There are flickerings of improvement in the U.S. economy, it has been slower than people expected but as sure as eggs it is going to happen, said Michael Heffernan, senior client adviser at Austock Group in Australia.

However, the MSCI Asia-Pacific index is already up nearly 70 percent this year, which means short-term gains could be more muted, analysts said.

Japan's Nikkei average <.N225> rose just 0.2 percent despite third-quarter growth data which showed Asia's biggest economy grew at its fastest pace in more than two years. Gains were curbed by fears the recovery could lose momentum in coming quarters due to weak domestic demand.

News of big share issues by Japan's biggest bank Mitsubishi UFJ Financial Group <8306.T> and electronics giant Hitachi Ltd <6501.T> also weighed heavily on sentiment. Shares in Mitsubishi dived 5.5 percent while Hitachi shares slumped 8.5 percent.

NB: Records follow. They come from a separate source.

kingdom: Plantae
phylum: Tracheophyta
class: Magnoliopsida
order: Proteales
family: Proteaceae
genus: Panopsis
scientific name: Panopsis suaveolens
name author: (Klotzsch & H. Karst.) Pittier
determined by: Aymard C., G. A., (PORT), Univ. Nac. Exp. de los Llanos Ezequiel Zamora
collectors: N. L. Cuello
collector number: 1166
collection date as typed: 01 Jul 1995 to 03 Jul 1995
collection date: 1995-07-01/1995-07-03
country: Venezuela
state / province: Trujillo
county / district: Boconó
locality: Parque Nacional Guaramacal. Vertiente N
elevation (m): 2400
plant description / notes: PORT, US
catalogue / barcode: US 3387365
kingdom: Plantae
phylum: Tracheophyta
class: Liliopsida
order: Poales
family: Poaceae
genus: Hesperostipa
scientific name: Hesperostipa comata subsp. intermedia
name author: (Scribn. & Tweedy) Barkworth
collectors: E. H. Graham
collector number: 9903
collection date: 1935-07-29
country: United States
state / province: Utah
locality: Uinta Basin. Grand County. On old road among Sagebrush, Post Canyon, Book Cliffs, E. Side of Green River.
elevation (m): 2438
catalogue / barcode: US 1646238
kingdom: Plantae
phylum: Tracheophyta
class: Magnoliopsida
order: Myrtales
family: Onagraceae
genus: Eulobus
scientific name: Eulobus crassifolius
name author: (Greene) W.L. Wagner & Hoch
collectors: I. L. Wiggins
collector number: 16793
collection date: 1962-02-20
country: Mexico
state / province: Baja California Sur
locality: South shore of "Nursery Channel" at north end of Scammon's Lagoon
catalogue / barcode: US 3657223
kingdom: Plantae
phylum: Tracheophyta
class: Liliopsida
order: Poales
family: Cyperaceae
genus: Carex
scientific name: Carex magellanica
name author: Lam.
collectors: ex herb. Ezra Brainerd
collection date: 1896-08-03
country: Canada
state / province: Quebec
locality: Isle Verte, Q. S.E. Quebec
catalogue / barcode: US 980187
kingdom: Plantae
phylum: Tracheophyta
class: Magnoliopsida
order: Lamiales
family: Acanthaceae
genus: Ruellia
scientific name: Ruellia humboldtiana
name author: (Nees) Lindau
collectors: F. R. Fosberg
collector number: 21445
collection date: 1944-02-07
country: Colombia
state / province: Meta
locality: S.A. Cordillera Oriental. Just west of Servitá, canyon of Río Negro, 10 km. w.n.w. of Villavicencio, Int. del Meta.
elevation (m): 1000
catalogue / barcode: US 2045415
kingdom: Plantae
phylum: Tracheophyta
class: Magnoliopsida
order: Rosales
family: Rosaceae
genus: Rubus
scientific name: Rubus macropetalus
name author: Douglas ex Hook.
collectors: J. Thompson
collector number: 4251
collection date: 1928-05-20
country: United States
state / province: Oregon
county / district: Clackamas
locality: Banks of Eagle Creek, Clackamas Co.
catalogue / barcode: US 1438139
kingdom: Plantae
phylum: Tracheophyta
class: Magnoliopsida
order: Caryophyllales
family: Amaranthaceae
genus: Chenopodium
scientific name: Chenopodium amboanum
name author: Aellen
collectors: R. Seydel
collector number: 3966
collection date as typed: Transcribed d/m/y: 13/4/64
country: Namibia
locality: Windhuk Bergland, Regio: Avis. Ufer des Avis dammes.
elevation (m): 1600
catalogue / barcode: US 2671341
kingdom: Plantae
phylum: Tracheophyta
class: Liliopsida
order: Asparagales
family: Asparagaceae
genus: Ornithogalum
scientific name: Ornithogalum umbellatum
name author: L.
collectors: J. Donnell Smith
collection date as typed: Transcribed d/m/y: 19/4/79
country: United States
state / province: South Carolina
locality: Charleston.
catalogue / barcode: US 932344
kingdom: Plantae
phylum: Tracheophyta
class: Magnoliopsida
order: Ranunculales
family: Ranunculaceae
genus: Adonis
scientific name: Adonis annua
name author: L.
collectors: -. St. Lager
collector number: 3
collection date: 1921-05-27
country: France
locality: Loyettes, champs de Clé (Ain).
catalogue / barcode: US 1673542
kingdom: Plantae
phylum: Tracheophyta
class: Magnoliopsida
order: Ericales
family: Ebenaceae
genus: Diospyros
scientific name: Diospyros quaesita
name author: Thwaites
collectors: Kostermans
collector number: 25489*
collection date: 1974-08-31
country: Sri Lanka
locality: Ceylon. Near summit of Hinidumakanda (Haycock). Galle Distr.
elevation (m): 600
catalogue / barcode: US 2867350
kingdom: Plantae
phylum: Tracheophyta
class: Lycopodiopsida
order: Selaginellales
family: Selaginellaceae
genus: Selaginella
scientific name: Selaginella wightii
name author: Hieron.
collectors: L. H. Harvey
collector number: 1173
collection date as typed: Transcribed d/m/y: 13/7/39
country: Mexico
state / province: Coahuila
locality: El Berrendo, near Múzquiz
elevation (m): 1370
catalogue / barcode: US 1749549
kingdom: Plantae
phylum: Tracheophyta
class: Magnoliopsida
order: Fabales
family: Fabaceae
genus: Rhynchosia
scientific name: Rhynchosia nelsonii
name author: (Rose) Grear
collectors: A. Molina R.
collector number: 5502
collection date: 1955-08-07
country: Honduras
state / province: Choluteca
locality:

Shares in Hong Kong and China outperformed the region, rising nearly 2 percent, as they continued to attract strong fund inflows following bullish Chinese economic data in the past week. Analysts said Obama's visit to China gave a boost to shares that would benefit if Beijing allows its currency to strengthen.

Asian currencies have also firmed in recent days on expectations China's currency could soon start to appreciate again. The Korean won hit a near 14-month high at 1,154.3 to the dollar at one point and Thailand's central bank was spotted intervening to curb the Thai baht as it hit a one-month high.

However, the Chinese Commerce Ministry on Monday said China should maintain a stable exchange rate while a Finance Ministry official made a thinly veiled criticism of the U.S. for undermining the dollar with its policies.

Gold's continued rise boosted shares of resources companies across the region, including Australian mining firm Rio Tinto , which jumped 4.8 percent.

Oil prices also benefited from a weak dollar, with U.S. crude futures up more than 1 percent to $77.32 a barrel.